We see that \(\displaystyle a=\dfrac{13}{3}\), \(\displaystyle b=\dfrac{5}{3}\) and hence

\(\displaystyle \left( 6+845^{\frac{1}{3}}+325^{\frac{1}{3}} \right)^{\frac{1}{3}}=( 6+5^{\frac{1}{3}}13^{\frac{2}{3}} +5^{\frac{2}{3}}13^{\frac{1}{3}} )^{\frac{1}{3}}=\left(\dfrac{13}{3} \right)^{ \frac{1}{3}}+ \left(\dfrac{5}{3} \right)^{ \frac{1}{3}}\)

Similarly,

\(\displaystyle \left( 6+847^{\frac{1}{3}}+539^{\frac{1}{3}} \right)^{\frac{1}{3}}=( 6+7^{\frac{1}{3}}11^{\frac{2}{3}} +11^{\frac{2}{3}}7^{\frac{1}{3}} )^{\frac{1}{3}}=\left(\dfrac{11}{3} \right)^{ \frac{1}{3}}+ \left(\dfrac{7}{3} \right)^{ \frac{1}{3}}\)

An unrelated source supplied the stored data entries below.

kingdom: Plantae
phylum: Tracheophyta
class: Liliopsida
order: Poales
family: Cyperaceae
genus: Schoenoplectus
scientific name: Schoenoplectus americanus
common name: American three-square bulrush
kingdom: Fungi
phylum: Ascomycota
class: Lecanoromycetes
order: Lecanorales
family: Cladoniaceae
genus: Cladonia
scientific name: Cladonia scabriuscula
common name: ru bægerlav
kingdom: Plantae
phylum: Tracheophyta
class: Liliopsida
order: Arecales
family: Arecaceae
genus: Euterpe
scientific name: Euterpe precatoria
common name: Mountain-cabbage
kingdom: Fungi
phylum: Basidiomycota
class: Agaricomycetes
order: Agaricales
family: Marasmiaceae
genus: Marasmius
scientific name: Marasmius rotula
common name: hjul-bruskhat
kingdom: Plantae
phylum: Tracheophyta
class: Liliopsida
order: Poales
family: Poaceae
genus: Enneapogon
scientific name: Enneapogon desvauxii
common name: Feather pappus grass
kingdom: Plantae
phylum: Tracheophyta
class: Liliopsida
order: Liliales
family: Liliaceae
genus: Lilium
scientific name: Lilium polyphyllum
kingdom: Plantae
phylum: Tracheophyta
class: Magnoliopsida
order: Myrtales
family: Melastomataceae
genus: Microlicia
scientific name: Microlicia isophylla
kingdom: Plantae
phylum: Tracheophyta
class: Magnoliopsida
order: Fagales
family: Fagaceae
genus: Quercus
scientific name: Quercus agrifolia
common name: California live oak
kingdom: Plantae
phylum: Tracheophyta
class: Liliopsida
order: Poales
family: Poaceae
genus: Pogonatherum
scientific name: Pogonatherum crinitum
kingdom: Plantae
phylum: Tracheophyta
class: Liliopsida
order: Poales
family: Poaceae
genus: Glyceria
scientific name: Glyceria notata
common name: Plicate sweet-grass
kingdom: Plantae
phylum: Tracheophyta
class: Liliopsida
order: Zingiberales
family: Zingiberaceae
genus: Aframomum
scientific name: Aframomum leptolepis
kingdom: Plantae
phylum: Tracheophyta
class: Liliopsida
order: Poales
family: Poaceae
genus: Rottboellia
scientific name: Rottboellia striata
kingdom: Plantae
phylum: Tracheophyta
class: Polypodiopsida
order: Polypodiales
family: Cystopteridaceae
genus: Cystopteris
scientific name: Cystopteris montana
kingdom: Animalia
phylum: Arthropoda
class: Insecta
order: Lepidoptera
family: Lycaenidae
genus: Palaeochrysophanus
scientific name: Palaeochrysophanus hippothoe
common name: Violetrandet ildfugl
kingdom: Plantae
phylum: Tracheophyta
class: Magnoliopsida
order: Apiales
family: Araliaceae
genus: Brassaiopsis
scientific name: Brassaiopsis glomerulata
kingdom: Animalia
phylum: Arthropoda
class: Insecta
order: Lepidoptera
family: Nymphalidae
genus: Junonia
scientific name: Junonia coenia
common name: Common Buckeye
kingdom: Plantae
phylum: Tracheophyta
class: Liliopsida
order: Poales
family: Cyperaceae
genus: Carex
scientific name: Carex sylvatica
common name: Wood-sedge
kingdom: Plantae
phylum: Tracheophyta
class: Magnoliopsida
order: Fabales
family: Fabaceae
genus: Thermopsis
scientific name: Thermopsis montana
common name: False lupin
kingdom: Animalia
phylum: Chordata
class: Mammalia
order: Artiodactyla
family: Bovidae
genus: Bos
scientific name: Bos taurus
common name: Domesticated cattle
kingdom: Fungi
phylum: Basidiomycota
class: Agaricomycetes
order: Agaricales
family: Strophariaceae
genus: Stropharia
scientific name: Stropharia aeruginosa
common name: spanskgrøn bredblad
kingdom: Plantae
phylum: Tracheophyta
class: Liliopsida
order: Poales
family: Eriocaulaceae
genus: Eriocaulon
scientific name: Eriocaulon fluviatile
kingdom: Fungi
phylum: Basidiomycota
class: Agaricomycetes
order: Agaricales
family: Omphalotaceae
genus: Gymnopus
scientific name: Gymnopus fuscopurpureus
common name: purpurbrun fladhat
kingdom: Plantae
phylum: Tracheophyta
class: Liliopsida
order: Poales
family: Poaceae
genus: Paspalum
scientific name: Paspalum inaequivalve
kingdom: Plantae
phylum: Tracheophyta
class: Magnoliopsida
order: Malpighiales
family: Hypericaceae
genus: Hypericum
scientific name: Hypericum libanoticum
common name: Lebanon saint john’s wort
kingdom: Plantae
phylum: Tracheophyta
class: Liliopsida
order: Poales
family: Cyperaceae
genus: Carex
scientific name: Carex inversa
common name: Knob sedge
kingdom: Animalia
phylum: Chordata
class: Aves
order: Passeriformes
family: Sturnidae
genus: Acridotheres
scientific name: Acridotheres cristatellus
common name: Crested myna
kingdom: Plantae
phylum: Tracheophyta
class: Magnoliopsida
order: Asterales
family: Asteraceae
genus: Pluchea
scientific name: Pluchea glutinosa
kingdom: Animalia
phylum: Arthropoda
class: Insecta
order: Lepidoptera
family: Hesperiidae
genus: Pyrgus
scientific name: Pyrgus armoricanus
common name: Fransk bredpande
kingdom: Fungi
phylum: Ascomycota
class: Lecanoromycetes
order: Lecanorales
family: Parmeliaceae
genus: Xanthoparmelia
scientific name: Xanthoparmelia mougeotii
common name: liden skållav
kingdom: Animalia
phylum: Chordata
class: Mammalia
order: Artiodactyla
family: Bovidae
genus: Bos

\(\displaystyle \left( 4+245^{\frac{1}{3}}+175^{\frac{1}{3}} \right)^{\frac{1}{3}}=( 4+5^{\frac{1}{3}}7^{\frac{2}{3}} +5^{\frac{2}{3}}7^{\frac{1}{3}} )^{\frac{1}{3}}=\left(\dfrac{7}{3} \right)^{ \frac{1}{3}}+ \left(\dfrac{5}{3} \right)^{ \frac{1}{3}}\)

\(\displaystyle \left( 8+1859^{\frac{1}{3}}+1573^{\frac{1}{3}} \right)^{\frac{1}{3}}=( 4+5^{\frac{1}{3}}7^{\frac{2}{3}} +5^{\frac{2}{3}}7^{\frac{1}{3}} )^{\frac{1}{3}}=\left(\dfrac{13}{3} \right)^{ \frac{1}{3}}+ \left(\dfrac{11}{3} \right)^{ \frac{1}{3}}\)

Therefore the required result follows.